As far as live rock/sand.
can i go to my familys shore line and just get some crushed shell stuff that makes the shoreline there? and as far as live rocks is it possible to get these from the gulf coast also? Or should i buy a couple decent size big rocks? as it is only a 30 gallon tank and wont take much to have a nice center piece of rocks.

any and all extra advice will be greatly appreciated


----------



## badxgillen (Aug 20, 2010)

Where do you live? If you have access to coral rock then it may be an option but many more dense rock work out there will not give you the de nitrifying effects as the lighter more porous rock. They can also come with undesirables that will need to me rinsed out and off. Might just want to buy some.Same goes for the substrate but more so,I would buy some this way you wont be rinsing out all the previous organisms out so they do not decay in the new tank.
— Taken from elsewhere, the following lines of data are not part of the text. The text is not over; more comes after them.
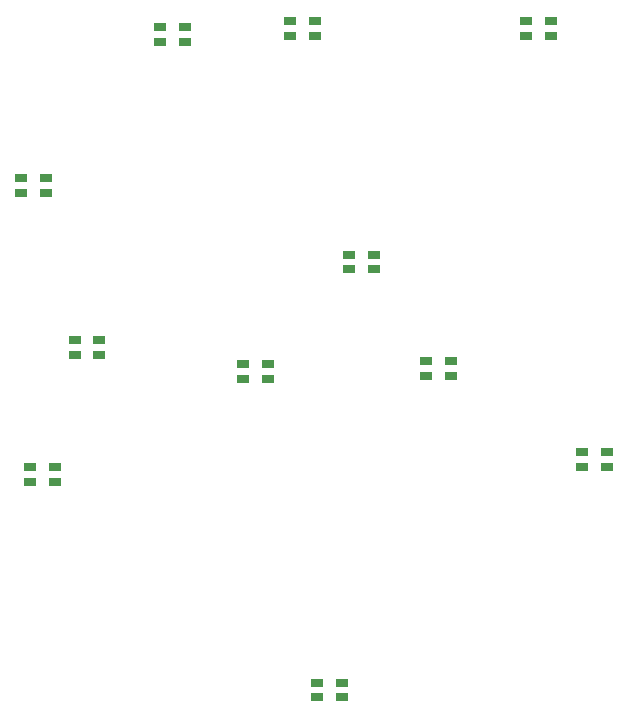
<source format=gbr>
%TF.GenerationSoftware,KiCad,Pcbnew,(5.1.10)-1*%
%TF.CreationDate,2021-10-17T16:42:44+02:00*%
%TF.ProjectId,TVZ_kuglica,54565a5f-6b75-4676-9c69-63612e6b6963,rev?*%
%TF.SameCoordinates,Original*%
%TF.FileFunction,Paste,Top*%
%TF.FilePolarity,Positive*%
%FSLAX46Y46*%
G04 Gerber Fmt 4.6, Leading zero omitted, Abs format (unit mm)*
G04 Created by KiCad (PCBNEW (5.1.10)-1) date 2021-10-17 16:42:44*
%MOMM*%
%LPD*%
G01*
G04 APERTURE LIST*
%ADD10R,1.100000X0.750000*%
G04 APERTURE END LIST*
D10*
%TO.C,D1*%
X110700000Y-86875000D03*
X112800000Y-86875000D03*
X110700000Y-88125000D03*
X112800000Y-88125000D03*
%TD*%
%TO.C,D2*%
X124550000Y-75375000D03*
X122450000Y-75375000D03*
X124550000Y-74125000D03*
X122450000Y-74125000D03*
%TD*%
%TO.C,D3*%
X153450000Y-73625000D03*
X155550000Y-73625000D03*
X153450000Y-74875000D03*
X155550000Y-74875000D03*
%TD*%
%TO.C,D4*%
X131550000Y-103875000D03*
X129450000Y-103875000D03*
X131550000Y-102625000D03*
X129450000Y-102625000D03*
%TD*%
%TO.C,D5*%
X111450000Y-111375000D03*
X113550000Y-111375000D03*
X111450000Y-112625000D03*
X113550000Y-112625000D03*
%TD*%
%TO.C,D6*%
X117300000Y-101875000D03*
X115200000Y-101875000D03*
X117300000Y-100625000D03*
X115200000Y-100625000D03*
%TD*%
%TO.C,D8*%
X160300000Y-111375000D03*
X158200000Y-111375000D03*
X160300000Y-110125000D03*
X158200000Y-110125000D03*
%TD*%
%TO.C,D9*%
X133450000Y-73625000D03*
X135550000Y-73625000D03*
X133450000Y-74875000D03*
X135550000Y-74875000D03*
%TD*%
%TO.C,D10*%
X147050000Y-103625000D03*
X144950000Y-103625000D03*
X147050000Y-102375000D03*
X144950000Y-102375000D03*
%TD*%
%TO.C,D7*%
X135700000Y-129625000D03*
X137800000Y-129625000D03*
X135700000Y-130875000D03*
X137800000Y-130875000D03*
%TD*%
%TO.C,D11*%
X138450000Y-93375000D03*
X140550000Y-93375000D03*
X138450000Y-94625000D03*
X140550000Y-94625000D03*
%TD*%
M02*

</source>
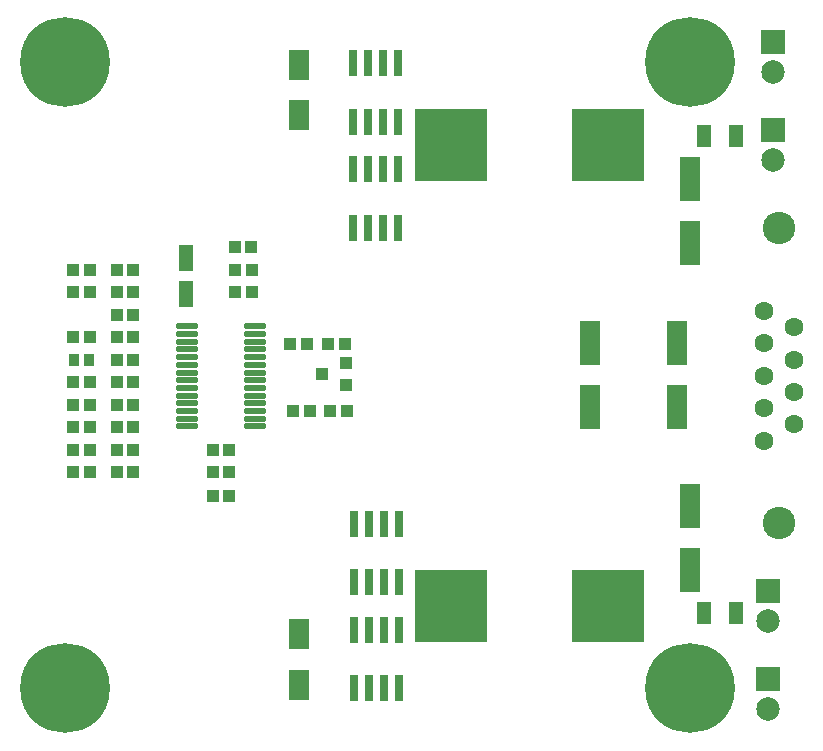
<source format=gts>
G04*
G04 #@! TF.GenerationSoftware,Altium Limited,Altium Designer,20.0.11 (256)*
G04*
G04 Layer_Color=8388736*
%FSLAX25Y25*%
%MOIN*%
G70*
G01*
G75*
%ADD27R,0.05131X0.07493*%
%ADD28R,0.03162X0.08556*%
%ADD29R,0.24422X0.24422*%
%ADD30R,0.03753X0.04147*%
%ADD31R,0.07021X0.14619*%
%ADD32R,0.03950X0.04343*%
%ADD33R,0.06942X0.09973*%
%ADD34R,0.04737X0.08674*%
%ADD35O,0.07493X0.02178*%
%ADD36R,0.04343X0.03950*%
%ADD37C,0.07847*%
%ADD38R,0.07847X0.07847*%
%ADD39C,0.06300*%
%ADD40C,0.10800*%
%ADD41C,0.29934*%
D27*
X223815Y184000D02*
D03*
X213185D02*
D03*
Y25000D02*
D03*
X223815D02*
D03*
D28*
X111041Y153487D02*
D03*
X106041D02*
D03*
X101041D02*
D03*
X96041D02*
D03*
Y172976D02*
D03*
X101041D02*
D03*
X106041D02*
D03*
X111041D02*
D03*
Y208330D02*
D03*
X106041D02*
D03*
X101041D02*
D03*
X96041D02*
D03*
Y188842D02*
D03*
X101041D02*
D03*
X106041D02*
D03*
X111041D02*
D03*
X96500Y-13D02*
D03*
X101500D02*
D03*
X106500D02*
D03*
X111500D02*
D03*
Y19476D02*
D03*
X106500D02*
D03*
X101500D02*
D03*
X96500D02*
D03*
Y35342D02*
D03*
X101500D02*
D03*
X106500D02*
D03*
X111500D02*
D03*
Y54830D02*
D03*
X106500D02*
D03*
X101500D02*
D03*
X96500D02*
D03*
D29*
X128819Y180909D02*
D03*
X181181D02*
D03*
Y27409D02*
D03*
X128819D02*
D03*
D30*
X3256Y109450D02*
D03*
X8177D02*
D03*
D31*
X175000Y93695D02*
D03*
Y114955D02*
D03*
X204161Y93695D02*
D03*
Y114955D02*
D03*
X208661Y39410D02*
D03*
Y60669D02*
D03*
Y169609D02*
D03*
Y148349D02*
D03*
D32*
X2961Y79450D02*
D03*
X8472D02*
D03*
X2961Y131950D02*
D03*
X8472D02*
D03*
X2961Y139450D02*
D03*
X8472D02*
D03*
X2961Y71950D02*
D03*
X8472D02*
D03*
X2961Y101950D02*
D03*
X8472D02*
D03*
X2961Y116950D02*
D03*
X8472D02*
D03*
X17461Y94450D02*
D03*
X22973D02*
D03*
X17461Y124450D02*
D03*
X22973D02*
D03*
X22972Y116950D02*
D03*
X17461D02*
D03*
X22972Y101950D02*
D03*
X17461D02*
D03*
X80756Y114871D02*
D03*
X75244D02*
D03*
X81756Y92371D02*
D03*
X76244D02*
D03*
X62472Y131950D02*
D03*
X56961D02*
D03*
X49406Y79450D02*
D03*
X54917D02*
D03*
X2961Y86950D02*
D03*
X8472D02*
D03*
X17461D02*
D03*
X22973D02*
D03*
X17461Y79450D02*
D03*
X22973D02*
D03*
X17461Y71950D02*
D03*
X22973D02*
D03*
X2961Y94450D02*
D03*
X8472D02*
D03*
X17461Y131950D02*
D03*
X22973D02*
D03*
X17461Y139450D02*
D03*
X22973D02*
D03*
X17461Y109450D02*
D03*
X22973D02*
D03*
X93500Y114871D02*
D03*
X87988D02*
D03*
X94000Y92371D02*
D03*
X88488D02*
D03*
X62256Y147000D02*
D03*
X56744D02*
D03*
X49406Y64000D02*
D03*
X54917D02*
D03*
X56961Y139450D02*
D03*
X62472D02*
D03*
X49406Y71950D02*
D03*
X54917D02*
D03*
D33*
X78161Y207871D02*
D03*
Y191020D02*
D03*
X78000Y1075D02*
D03*
Y17925D02*
D03*
D34*
X40500Y143311D02*
D03*
Y131500D02*
D03*
D35*
X63382Y87316D02*
D03*
Y89875D02*
D03*
Y92434D02*
D03*
Y94993D02*
D03*
Y97552D02*
D03*
Y100111D02*
D03*
Y102671D02*
D03*
Y105229D02*
D03*
Y107789D02*
D03*
Y110348D02*
D03*
Y112907D02*
D03*
Y115466D02*
D03*
Y118025D02*
D03*
Y120584D02*
D03*
X40941Y87316D02*
D03*
Y89875D02*
D03*
Y92434D02*
D03*
Y94993D02*
D03*
Y97552D02*
D03*
Y100111D02*
D03*
Y102671D02*
D03*
Y105229D02*
D03*
Y107789D02*
D03*
Y110348D02*
D03*
Y112907D02*
D03*
Y115466D02*
D03*
Y118025D02*
D03*
Y120584D02*
D03*
D36*
X93681Y101073D02*
D03*
Y108554D02*
D03*
X85807Y104813D02*
D03*
D37*
X234347Y-7050D02*
D03*
Y22450D02*
D03*
X236315Y175950D02*
D03*
Y205450D02*
D03*
D38*
X234347Y2950D02*
D03*
Y32450D02*
D03*
X236315Y185950D02*
D03*
Y215450D02*
D03*
D39*
X233161Y82556D02*
D03*
X243161Y87950D02*
D03*
X233161Y93344D02*
D03*
X243161Y98737D02*
D03*
X233161Y104131D02*
D03*
X243161Y109525D02*
D03*
X233161Y114918D02*
D03*
X243161Y120312D02*
D03*
X233161Y125706D02*
D03*
D40*
X238192Y54931D02*
D03*
Y153331D02*
D03*
D41*
X0Y0D02*
D03*
X208661D02*
D03*
Y208661D02*
D03*
X0D02*
D03*
M02*

</source>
The filters may be sufficient if you utilize the right medias to do what you want to do.Don't skimp on the skimmer as it will pay for itself over time via less water changes and happier fish. Remoras or CPRs are decent HOPB Skimmers but I prefer a in sump design for maximum efficiency.


----------



## alfred14 (Mar 27, 2014)

I live in south texas on Baffin Bay, I am looking at HOB skimmers because i will only have a 10 gallon sump so my space is very limited. 
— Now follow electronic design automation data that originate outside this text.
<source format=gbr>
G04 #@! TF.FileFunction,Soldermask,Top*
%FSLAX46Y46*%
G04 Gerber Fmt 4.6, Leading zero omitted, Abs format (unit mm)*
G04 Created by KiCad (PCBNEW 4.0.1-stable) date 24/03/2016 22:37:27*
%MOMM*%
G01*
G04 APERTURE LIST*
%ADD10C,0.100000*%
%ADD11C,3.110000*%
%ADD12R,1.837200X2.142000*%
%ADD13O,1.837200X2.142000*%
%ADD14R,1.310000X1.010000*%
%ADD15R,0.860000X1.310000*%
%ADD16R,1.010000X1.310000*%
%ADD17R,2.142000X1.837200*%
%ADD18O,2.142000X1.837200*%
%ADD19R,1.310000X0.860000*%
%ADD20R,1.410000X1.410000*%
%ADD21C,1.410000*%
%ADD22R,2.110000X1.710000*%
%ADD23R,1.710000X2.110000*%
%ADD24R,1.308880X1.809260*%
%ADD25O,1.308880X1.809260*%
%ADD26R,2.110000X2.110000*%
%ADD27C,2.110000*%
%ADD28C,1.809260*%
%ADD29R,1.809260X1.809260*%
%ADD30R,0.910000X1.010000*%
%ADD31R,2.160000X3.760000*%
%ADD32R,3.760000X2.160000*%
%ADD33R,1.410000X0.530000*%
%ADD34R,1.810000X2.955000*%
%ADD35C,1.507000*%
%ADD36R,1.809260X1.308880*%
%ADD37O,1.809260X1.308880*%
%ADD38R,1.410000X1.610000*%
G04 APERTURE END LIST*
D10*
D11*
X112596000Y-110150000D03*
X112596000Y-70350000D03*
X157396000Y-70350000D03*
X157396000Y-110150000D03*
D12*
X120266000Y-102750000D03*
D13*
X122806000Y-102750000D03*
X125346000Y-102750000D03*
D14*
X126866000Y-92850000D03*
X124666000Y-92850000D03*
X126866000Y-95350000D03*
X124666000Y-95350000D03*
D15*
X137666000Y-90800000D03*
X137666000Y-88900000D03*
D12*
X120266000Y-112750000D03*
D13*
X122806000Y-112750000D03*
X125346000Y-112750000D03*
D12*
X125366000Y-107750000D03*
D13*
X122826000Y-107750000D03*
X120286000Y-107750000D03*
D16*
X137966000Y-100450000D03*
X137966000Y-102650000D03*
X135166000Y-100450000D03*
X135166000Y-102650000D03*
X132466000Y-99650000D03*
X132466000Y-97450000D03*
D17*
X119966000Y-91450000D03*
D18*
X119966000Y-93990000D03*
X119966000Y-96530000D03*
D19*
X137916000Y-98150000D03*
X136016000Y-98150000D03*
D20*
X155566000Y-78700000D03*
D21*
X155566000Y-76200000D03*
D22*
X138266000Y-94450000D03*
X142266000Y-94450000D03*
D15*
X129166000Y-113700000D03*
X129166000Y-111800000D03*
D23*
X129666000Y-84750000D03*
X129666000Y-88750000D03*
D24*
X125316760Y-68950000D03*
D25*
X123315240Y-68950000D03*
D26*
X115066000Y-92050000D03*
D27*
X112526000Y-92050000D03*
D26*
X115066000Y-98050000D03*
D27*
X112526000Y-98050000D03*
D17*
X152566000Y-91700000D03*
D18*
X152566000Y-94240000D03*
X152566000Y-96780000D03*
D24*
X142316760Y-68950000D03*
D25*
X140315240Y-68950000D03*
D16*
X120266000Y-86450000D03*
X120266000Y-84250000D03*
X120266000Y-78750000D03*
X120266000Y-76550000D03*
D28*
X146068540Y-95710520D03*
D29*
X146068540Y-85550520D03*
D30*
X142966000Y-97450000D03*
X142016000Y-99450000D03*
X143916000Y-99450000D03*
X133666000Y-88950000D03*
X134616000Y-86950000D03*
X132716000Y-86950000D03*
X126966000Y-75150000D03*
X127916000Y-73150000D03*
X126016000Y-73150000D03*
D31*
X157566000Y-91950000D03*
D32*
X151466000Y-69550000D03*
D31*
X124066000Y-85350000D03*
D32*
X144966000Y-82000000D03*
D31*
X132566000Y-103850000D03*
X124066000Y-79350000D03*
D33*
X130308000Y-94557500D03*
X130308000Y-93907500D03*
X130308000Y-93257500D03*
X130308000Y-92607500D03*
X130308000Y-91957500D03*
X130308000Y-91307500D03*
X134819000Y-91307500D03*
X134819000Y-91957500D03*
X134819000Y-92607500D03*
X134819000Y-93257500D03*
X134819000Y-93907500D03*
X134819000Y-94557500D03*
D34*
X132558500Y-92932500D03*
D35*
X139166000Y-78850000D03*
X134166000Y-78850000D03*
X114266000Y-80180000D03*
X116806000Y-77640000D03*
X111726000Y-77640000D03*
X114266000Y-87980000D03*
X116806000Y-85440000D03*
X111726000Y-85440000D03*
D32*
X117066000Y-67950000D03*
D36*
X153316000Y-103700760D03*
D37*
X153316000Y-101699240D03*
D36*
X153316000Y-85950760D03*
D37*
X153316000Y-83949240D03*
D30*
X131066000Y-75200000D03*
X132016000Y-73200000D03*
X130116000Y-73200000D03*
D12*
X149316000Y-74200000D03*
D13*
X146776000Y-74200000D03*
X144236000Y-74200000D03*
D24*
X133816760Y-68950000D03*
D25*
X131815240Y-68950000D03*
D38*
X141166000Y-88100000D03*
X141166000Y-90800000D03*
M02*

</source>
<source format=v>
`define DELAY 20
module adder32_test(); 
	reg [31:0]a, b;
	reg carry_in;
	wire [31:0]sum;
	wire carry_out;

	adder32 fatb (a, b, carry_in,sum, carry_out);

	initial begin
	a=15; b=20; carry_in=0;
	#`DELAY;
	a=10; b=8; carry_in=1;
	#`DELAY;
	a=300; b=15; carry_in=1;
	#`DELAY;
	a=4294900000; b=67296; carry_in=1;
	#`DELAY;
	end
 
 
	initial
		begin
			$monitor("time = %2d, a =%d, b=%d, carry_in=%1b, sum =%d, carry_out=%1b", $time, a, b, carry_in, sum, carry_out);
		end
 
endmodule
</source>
As far as the "sand" our beach has large amounts of curshed shells these are very small about 1/4". 

I will most likely go with buying the rock as it will be a more ornamental piece in the aquarium.

what does hob vs in sump do as far as performance? just wondering if using the space in the sump for the skimmer would be better then using it for live sand or other filtration items.

as far as the hob filters that i have and the baffels i plan on using in the sump, what are some good medias for saltwater filters? 

my thought was to a filter sock at the end of my return from the aquarium and then run the water through two baffels of sponge filters. I know this is good for freshwater but this is my first saltwater tank. I also have plenty of bio balls of these could be used in the sump i would probably do that.

Another question about the live rock, could lava rock work? not for in the main tank but in the sump. I know that it is supper porus and is used allot in freshwater.


----------



## Roccus (Nov 1, 2013)

Welcome to the site.. I too have started "constuction" on a 75 gallon tank install ( with a cutom acrylic 15 gallon sump)... so as not to hijack your thread.. I'll start my own once have the pictures down laded and the tank installed... alot of good people and advisehere...enjoy the ride


----------



## badxgillen (Aug 20, 2010)

Not sure about the beach shells but it may just work.

Having a skimmer in sump not only allows for more possibilities with more power but more importantly the in sump skimmers will have a more consistent water level for a more efficient skim.

I would recommend having the HOB filters on the tank itself for flow. As far as medias go I am a fan of carbon. There are other medias I use in certain situations but not all the time. You say you want an anemone? They tend to want a tank thats low in nitrates and if that is what you are shooting for I would ditch the bio balls and most of the sponge in the sump.They will just attract detritus that will break down and promote nitrates.

The problem with using lava rock is that some rock that is volcanic in origin may or may not contain other elements and minerals from its formation. I have seen some people use lace rock in the aquarium with success and I have seen some of the exact same looking rock in other tanks and they constantly release phosphates and silicates causing some algae issues. I personally stick to live and base rock.


----------